╭─ Reading text

Just Monday, pharmaceutical titan Merck & Co. revealed that in the past three years, it had counted $12 billion in revenue that it never collected.

Meanwhile, John Sidgmore, WorldCom's president and chief executive officer, blamed the company's former auditor for one of the biggest accounting scandals in U.S. history.

"WorldCom uncovered this problem internally," Sidgmore said in prepared testimony. "The kind of initiative demonstrated by our internal audit group is to be applauded and will continue to be encouraged."

WorldCom Chairman Bert Roberts called the accounting improprieties "an outrage to me," and said auditor Arthur Andersen was responsible. "To my mind, the failure of our outside auditors to uncover them is inconceivable," he said.

Former Andersen partner Melvin Dick countered that auditors rely "on the honesty and integrity of the management of the company." He said he understands Sullivan has acknowledged he never told the accounting firm about the questionable bookkeeping.

Dick testified that neither he nor anyone on the Andersen team "had any inkling" of the improper accounting.

Rep. Barney Frank, D-Mass., lashed out at Dick, saying, "I congratulate you on your ability to evade so calmly."

Wall Street analyst Jack Grubman, who had promoted WorldCom stock, said in testimony prepared for the hearing, "I regret that I was wrong in rating WorldCom highly for too long" but insisted he was unaware of the company's true financial condition.

Grubman also insisted he had no advance knowledge of the huge earnings misstatement before downgrading his recommendation for WorldCom stock on June 21.

WorldCom, whose interests include No. 2 long-distance telephone company MCI, is battling to avoid bankruptcy after disclosing it disguised $3.9 billion of expenses as capital expenditures to appear more profitable.

The SEC has filed a civil fraud suit against WorldCom, and the Nasdaq Stock Market plans to delist the company's shares, which have plunged from more than $63 in June 1999 to 22 cents Monday.

╰─

## Task instructions
Write out the WorldCom article word for word between "Rep. Barney Frank, D-Mass., lashed" and "on June 21.", inclusive. None of the rows has any bearing on the WorldCom article.

╭─ Material provided

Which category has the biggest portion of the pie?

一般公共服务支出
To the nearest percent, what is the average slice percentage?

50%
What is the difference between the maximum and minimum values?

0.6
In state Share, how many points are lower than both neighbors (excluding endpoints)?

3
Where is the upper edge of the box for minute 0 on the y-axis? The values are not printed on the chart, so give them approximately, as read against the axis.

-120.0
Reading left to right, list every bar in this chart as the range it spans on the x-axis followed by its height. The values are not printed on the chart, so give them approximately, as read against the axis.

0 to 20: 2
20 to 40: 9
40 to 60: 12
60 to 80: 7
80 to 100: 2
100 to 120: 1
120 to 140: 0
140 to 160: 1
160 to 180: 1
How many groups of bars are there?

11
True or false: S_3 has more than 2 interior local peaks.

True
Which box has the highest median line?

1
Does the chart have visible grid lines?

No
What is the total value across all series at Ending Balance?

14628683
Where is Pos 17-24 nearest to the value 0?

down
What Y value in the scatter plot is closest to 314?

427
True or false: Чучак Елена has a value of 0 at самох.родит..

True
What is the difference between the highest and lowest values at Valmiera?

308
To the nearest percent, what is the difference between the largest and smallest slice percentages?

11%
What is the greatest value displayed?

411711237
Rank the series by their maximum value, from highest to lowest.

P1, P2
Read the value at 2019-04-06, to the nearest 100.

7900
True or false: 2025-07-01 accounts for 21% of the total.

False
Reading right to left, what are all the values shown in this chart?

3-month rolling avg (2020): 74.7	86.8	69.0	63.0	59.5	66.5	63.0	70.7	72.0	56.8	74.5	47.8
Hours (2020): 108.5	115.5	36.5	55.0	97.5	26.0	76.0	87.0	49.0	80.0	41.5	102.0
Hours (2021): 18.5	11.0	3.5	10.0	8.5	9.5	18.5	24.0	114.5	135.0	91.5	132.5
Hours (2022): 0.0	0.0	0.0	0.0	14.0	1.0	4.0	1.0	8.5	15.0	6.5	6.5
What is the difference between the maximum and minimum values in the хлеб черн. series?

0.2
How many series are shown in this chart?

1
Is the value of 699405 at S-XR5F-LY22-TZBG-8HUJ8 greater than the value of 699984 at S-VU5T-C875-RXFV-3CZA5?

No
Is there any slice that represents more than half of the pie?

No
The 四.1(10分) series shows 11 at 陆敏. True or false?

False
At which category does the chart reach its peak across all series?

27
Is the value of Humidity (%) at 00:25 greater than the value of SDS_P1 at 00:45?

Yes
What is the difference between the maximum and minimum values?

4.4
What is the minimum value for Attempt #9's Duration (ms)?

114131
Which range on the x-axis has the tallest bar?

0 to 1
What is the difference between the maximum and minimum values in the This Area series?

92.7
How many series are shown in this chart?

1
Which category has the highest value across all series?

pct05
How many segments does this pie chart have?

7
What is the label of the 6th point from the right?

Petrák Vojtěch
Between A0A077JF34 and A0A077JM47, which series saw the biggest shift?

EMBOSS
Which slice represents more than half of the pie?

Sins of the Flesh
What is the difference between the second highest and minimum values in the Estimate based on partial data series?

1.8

╰─

## Output below
Rep. Barney Frank, D-Mass., lashed out at Dick, saying, "I congratulate you on your ability to evade so calmly."

Wall Street analyst Jack Grubman, who had promoted WorldCom stock, said in testimony prepared for the hearing, "I regret that I was wrong in rating WorldCom highly for too long" but insisted he was unaware of the company's true financial condition.

Grubman also insisted he had no advance knowledge of the huge earnings misstatement before downgrading his recommendation for WorldCom stock on June 21.